Therapies that enhance anti-tumour immunity have altered the natural history of many cancers. Consequently, leveraging non-overlapping mechanisms to increase immunogenicity of cancer cells remains a priority. Using a novel enzymatic inhibitor of the RNA methyltransferase, METTL3, we demonstrate a global decrease in N6-methyladenosine (m6A) results in double-stranded RNA formation and a profound cell-intrinsic interferon response. Through unbiased CRISPR screens, we establish dsRNA-sensing and interferon signalling are primary mediators that potentiate T-cell killing of cancer cells following METTL3 inhibition. We show in a range of immunocompetent mouse models that whilst METTL3 inhibition is equally efficacious to anti-PD1 therapy, the combination has far greater pre-clinical activity.
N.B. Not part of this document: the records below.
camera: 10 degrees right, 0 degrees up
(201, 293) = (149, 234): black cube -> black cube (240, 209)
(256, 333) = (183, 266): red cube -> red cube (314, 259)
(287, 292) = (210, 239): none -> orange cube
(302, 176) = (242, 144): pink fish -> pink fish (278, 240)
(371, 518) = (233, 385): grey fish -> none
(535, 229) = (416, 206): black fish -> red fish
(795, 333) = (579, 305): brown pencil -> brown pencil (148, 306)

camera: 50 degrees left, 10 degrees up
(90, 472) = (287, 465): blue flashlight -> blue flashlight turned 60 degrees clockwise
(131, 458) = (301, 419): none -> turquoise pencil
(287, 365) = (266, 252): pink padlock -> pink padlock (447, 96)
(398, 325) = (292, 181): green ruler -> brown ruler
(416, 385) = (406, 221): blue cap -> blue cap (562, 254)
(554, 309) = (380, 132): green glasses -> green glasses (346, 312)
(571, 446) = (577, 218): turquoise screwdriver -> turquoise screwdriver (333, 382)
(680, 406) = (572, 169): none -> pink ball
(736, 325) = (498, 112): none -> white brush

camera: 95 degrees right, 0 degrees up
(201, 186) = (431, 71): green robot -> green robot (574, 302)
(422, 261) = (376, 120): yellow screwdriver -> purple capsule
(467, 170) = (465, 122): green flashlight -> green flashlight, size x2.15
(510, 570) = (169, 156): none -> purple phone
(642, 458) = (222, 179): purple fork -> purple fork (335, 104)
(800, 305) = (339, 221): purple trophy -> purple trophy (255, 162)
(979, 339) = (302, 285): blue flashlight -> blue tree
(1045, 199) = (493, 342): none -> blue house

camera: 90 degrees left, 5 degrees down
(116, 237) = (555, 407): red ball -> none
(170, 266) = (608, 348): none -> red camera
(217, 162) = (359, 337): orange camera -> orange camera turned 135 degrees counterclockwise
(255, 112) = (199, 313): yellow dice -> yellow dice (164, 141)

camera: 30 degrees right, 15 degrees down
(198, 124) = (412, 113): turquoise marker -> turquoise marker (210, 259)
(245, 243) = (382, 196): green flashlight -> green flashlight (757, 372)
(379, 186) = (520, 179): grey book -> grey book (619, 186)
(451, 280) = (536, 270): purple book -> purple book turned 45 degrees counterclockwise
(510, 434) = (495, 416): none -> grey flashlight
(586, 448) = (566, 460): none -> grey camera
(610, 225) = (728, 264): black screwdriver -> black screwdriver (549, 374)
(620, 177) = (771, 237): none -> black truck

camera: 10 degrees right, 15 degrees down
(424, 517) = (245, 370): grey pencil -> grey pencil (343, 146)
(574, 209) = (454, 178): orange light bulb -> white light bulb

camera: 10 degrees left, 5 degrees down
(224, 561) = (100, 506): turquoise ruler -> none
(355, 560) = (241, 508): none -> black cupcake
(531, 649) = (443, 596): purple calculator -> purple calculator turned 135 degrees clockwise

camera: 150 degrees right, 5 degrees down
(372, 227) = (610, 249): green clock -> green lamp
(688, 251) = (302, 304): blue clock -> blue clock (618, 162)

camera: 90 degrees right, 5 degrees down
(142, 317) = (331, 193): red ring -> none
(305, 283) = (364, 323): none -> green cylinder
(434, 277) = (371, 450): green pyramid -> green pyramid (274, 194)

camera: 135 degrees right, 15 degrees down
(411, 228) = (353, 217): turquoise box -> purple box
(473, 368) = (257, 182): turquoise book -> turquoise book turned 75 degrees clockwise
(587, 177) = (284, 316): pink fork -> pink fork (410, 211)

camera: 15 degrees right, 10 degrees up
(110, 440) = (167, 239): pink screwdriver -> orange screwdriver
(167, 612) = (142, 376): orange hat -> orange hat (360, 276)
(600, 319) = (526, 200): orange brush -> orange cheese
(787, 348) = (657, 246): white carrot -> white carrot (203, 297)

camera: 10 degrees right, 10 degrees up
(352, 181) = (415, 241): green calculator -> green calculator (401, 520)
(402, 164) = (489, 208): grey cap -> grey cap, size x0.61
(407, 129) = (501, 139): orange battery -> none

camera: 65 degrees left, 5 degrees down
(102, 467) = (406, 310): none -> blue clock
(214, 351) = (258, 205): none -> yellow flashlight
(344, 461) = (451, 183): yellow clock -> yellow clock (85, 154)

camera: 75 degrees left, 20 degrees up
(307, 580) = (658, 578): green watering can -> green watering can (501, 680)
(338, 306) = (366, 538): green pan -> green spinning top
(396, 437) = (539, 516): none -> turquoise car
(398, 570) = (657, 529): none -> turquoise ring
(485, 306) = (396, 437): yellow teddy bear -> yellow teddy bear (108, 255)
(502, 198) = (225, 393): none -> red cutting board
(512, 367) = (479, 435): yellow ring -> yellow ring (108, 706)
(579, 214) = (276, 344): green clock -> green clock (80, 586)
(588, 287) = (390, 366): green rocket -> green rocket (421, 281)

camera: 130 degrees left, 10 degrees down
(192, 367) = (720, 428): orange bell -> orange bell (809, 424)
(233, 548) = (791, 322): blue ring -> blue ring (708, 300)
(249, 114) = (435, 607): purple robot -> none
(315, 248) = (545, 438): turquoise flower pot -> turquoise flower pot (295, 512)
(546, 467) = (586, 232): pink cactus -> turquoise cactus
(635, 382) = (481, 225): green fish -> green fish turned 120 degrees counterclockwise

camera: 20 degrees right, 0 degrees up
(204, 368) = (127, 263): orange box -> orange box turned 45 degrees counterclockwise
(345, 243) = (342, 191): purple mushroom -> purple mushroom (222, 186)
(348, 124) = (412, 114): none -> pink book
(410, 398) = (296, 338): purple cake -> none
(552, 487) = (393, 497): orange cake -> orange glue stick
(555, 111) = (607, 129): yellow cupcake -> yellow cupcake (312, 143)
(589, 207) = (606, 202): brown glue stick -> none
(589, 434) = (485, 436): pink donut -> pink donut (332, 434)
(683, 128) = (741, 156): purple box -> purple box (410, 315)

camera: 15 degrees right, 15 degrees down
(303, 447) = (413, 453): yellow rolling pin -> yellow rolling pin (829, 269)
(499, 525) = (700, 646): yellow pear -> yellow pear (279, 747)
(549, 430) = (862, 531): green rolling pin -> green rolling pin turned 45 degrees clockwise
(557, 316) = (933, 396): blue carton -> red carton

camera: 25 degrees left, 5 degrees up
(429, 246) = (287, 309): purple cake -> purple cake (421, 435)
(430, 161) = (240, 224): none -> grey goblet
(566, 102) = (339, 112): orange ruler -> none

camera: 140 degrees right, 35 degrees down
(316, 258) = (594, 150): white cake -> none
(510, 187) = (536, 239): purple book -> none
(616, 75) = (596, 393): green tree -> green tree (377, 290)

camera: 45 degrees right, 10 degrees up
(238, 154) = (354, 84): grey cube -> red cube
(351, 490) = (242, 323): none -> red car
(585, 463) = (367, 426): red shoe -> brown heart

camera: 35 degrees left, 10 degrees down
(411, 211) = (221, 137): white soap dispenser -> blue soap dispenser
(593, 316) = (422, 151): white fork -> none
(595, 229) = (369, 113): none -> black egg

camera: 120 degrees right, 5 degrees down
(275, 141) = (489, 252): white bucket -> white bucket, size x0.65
Using SPLINTR barcoding, we demonstrate that anti-PD1 and METTL3 inhibition target distinct malignant clones and the combination of these therapies overcome clones insensitive to the single agents. These data provide the molecular and pre-clinical rationale for employing METTL3 inhibitors to promote anti-tumour immunity in the clinic.